## SOURCE EXTRACT

Start of Block


    Ben, good points and I agree with much of what you said.

    I should add that another word I have heard is the word “diging” (for digital reading) and pronounced as [dih-jing], nominated by New York Times reporter Richard Perez-Pena, who just might write about all this one day in the PRINT edition of his someday-to-be all-electronic newspaper.

    My brief here is this: we do NOT need a new word. As in NEED. But I feel a new word or term, whatever it might turn out to be, and who knows, Google and Xerox and Kleenex became words out of the blue, and even Kindling is used as a verb now for readers who read on Kindles, they say “I am kindling now, will call you back later” and things like that, really, google the term.

    My brief is that a new word MIGHT BE USEFUL in terms of helping scholars and scientists STUDY the differences between reading on paper and reading on screens, in terms of processing the info, analysing it, retention, critical thimking skills etc…. Scientists in Boston and LA are right now doing MRI scan studies on this very issue, and we will soon learn if indeed — as my hunch goes — different parts of the brain light up when reading on paper compared to when reading on a screen, and the parts that light up when paper reading are VASTLY SUPERIOR and MORE IMPORTANT to human civilization that the parts that light up with screen-reading. I might be wrong.

End of Block

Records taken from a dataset
Start of Block

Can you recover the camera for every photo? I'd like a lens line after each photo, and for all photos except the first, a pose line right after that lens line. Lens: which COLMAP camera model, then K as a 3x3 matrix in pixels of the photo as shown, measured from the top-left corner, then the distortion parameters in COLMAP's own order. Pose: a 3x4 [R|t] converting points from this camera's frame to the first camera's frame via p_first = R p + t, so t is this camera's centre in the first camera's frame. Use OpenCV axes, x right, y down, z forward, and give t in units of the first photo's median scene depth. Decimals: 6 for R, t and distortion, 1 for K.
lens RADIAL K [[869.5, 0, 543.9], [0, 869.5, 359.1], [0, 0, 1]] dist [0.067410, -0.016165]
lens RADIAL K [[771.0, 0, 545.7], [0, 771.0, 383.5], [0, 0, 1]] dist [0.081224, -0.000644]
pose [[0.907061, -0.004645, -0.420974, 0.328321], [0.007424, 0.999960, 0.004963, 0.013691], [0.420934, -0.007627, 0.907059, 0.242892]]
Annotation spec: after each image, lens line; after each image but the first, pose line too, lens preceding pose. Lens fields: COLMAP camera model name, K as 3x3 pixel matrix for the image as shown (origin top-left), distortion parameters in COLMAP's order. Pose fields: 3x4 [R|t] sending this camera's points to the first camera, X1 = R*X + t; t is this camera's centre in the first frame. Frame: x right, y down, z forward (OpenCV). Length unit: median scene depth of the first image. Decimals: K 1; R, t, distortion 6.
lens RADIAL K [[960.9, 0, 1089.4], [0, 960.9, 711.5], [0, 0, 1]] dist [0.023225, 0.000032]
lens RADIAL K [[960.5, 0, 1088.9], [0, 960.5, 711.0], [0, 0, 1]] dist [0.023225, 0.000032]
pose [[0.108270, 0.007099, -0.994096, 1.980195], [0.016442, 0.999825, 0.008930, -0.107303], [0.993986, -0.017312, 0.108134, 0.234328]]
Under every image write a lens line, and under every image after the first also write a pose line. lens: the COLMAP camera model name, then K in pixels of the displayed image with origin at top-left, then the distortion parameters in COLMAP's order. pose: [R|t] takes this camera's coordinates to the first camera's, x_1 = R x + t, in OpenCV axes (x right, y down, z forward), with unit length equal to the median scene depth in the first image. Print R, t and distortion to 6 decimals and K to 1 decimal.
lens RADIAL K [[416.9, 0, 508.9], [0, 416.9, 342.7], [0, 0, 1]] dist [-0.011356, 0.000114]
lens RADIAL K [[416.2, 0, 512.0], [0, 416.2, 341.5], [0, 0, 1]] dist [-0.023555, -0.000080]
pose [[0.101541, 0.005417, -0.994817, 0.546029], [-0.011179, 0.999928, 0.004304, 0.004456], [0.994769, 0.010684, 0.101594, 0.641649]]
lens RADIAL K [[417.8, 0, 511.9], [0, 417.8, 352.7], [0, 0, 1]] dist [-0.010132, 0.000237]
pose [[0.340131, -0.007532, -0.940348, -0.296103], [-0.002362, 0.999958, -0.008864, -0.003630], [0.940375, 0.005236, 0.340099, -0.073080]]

End of Block

## ASSIGNED TASK 1
Reproduce everything in the comment on a new word for screen reading from "My brief here" down to "google the term.".
## ASSIGNED TASK 2
Write what comes next in the comment on a new word for screen reading, picking up after its final sentence.

## ANSWER SECTION 1
My brief here is this: we do NOT need a new word. As in NEED. But I feel a new word or term, whatever it might turn out to be, and who knows, Google and Xerox and Kleenex became words out of the blue, and even Kindling is used as a verb now for readers who read on Kindles, they say “I am kindling now, will call you back later” and things like that, really, google the term.

## ANSWER SECTION 2
    I might be right. We need to discuss this more and most of all, STUDY it with MRI scans.

  4. Guest comment, froma friend, who writes:

    “……….. The new “reading environment” will emerge. And – surprise, surprise, it will share some of the same aspects of reading from ink on paper and in some ways it will diverge.

    Screen technology is the key. And that’s big company stuff, big investment, highly technical.
    All we can do is wait.

    But in the meantime, LCD technology will be with us for many years. And we just have to milk that for all it’s worth.”

  5. Coming up with a new word for what appears to be an exisiting practice will always seem redundant to most people. But at this juncture anything that reminds us that there IS a change going on here, rather than allowing us to forget that our artifacts always have implications on our behviour and our thoughts, should be considered useful. Will we always distinguish between reading and screening? I doubt it. But for now it is the discussion itself that’s crucial.

    How tactility affects reading practices might be one of the most important questions of the next few decades as decorporealised information becomes the norm around the world. With projects like One Laptop Per Child (http://bit.ly/a2kB), and with the current pace of technological change, we will be seeing many countries, and many generations, only reading digitally. That this will have some kind of effect is undoubtable (the ubiquity of the codex form has had profound impacts upon philosophy, the structuring of information, belief systems, use of language etc. Why would a new, possibly more pervasive, form be any different?), but without debates such as those discussed above we may well ignore the potential ramifications, good or bad.

    My own contribution: http://bit.ly/1GnCyG

    _m

  6. Reading is reading. Trying to find a new word to describe reading on a screen, whether a computer screen or ereader screen, will just further alienate people who are against ebooks on the basis that print is 100X better.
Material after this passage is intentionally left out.